All the time, I love to talk about new music with my family, friends, at work, or even with total strangers in the street. Music is a great way to connect, to feel alive, to heal, to mourn, to celebrate and to share the love and appreciation for life, so I take every opportunity I get to let people know about new music that resonates. With my close friends, I go a step further and share links, articles, reviews, and opportunities to go listen to the artist perform live.

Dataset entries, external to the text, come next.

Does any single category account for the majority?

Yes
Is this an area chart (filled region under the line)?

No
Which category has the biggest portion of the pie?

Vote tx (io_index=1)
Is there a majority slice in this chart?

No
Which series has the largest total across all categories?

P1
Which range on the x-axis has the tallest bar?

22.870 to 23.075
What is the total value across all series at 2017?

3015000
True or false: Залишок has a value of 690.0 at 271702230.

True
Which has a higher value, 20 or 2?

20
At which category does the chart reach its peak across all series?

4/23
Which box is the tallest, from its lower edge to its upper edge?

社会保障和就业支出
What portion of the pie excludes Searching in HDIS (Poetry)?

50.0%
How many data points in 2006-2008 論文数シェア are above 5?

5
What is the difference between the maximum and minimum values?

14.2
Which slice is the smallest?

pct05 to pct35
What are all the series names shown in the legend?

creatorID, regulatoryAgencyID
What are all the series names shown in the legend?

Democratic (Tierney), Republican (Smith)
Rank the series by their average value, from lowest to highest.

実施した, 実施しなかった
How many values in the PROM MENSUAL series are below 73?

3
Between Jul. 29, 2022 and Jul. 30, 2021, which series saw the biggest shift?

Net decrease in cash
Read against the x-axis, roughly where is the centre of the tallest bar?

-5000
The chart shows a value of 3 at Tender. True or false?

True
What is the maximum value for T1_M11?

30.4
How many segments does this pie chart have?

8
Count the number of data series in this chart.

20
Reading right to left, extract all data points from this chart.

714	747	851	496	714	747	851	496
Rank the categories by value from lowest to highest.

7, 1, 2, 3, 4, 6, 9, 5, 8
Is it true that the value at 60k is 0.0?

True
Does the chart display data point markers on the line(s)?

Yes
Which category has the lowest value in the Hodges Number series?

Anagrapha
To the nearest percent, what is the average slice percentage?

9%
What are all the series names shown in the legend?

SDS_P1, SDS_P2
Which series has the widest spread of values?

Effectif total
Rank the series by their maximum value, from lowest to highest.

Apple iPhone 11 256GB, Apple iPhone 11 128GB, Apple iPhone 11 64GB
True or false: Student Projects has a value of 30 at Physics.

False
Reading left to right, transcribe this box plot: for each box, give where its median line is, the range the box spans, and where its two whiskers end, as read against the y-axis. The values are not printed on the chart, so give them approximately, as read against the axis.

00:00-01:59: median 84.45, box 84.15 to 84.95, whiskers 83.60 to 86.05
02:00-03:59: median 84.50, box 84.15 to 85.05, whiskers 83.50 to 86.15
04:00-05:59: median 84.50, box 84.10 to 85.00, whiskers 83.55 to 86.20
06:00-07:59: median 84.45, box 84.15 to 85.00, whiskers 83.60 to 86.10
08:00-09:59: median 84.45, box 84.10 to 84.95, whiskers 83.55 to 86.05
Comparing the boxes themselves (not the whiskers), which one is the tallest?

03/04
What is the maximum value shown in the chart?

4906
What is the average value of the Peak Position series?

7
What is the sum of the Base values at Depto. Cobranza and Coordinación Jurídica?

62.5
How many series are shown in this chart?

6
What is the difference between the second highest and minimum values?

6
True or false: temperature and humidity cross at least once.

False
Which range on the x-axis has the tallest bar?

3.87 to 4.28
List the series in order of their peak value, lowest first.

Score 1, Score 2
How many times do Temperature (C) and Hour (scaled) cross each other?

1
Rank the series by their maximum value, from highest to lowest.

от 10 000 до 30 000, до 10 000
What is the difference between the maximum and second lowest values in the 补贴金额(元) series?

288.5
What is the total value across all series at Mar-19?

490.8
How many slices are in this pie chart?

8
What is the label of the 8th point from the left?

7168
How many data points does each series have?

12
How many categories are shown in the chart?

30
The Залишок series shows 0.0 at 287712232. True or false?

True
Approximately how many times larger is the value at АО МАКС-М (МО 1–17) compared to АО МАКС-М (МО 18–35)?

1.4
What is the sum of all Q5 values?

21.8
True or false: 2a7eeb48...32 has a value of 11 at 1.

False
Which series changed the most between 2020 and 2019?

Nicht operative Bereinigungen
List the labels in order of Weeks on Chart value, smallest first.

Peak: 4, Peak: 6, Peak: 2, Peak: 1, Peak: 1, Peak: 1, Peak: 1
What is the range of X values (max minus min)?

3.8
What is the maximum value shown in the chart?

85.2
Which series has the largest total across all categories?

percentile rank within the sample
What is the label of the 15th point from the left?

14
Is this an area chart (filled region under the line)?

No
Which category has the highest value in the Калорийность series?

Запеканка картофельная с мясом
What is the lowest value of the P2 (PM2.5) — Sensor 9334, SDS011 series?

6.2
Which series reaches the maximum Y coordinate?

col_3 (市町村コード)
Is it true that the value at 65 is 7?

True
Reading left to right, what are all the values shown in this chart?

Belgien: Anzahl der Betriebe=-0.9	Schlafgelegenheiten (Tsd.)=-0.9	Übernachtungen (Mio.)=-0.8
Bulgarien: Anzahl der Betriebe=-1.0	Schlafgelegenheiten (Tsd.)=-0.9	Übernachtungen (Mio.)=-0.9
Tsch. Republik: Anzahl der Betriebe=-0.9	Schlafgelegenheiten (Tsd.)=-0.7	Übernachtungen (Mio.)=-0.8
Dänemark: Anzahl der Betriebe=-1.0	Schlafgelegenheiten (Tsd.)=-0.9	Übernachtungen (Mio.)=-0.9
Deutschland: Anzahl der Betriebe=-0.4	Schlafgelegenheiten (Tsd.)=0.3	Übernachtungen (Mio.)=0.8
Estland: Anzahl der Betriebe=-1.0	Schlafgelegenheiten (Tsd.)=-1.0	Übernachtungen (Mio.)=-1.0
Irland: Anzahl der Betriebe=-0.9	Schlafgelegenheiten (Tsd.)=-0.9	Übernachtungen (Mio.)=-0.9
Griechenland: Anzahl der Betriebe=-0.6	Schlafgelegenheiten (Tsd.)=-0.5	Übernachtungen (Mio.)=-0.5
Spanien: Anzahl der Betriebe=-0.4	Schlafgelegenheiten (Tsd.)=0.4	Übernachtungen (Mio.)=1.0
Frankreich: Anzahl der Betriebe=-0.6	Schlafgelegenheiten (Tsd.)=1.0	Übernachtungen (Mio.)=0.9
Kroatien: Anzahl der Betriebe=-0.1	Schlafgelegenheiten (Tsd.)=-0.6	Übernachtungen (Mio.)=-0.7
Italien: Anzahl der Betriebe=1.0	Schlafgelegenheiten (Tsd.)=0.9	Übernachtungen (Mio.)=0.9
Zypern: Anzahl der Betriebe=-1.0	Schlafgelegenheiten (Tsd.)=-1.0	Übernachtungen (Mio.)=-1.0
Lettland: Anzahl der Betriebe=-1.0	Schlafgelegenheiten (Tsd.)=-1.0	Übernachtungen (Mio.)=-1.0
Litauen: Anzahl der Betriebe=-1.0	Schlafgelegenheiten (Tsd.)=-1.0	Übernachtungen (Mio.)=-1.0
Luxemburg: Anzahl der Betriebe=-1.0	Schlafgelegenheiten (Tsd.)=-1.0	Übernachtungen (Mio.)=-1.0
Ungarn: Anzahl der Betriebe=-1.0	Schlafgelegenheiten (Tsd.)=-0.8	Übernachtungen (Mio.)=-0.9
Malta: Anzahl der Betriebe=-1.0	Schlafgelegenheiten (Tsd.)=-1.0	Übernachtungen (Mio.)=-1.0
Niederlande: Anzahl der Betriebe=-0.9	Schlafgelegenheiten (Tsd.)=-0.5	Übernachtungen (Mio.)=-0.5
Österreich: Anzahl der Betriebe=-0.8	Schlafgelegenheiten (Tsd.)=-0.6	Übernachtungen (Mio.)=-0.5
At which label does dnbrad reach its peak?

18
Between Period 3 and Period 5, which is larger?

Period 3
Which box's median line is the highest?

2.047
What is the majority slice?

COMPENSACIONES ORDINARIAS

Anything you want to “promote”?

My friend Karen Dubinsky and I have been working on a project since 2020, where we interview musicians from the Cuban diaspora across Canada and the non-Cuban musicians and professionals who work with them. We have a podcast series called Cuban Serenade with some of these interviews. When you know the details, the context, the history, the scene, and the circumstances that shape the way artists make music, that changes the way you listen; you gain access to emotions and information that make the experience more meaningful. Some of these Cuban migrant artists like Hilario Duran, Alex Cuba, Alexis Baro, Luis Deniz, Rafael Zaldivar, Danae Olano, Elizabeth Rodriguez and Magdelys Savigne from OKAN, are making beautiful music that I highly recommend your readers to check out. Other outstanding artists I came across recently are Sebastian Gaskin and Ana Lía. I’ve seen Sebastian perform twice this year and both times I felt something special, warm, a sense of awareness. Ana Lía’s debut album “Cíclica” has been on repeat this last month; I love the energy, the humour, the sensitivity, and where she is coming from as an artist and a human.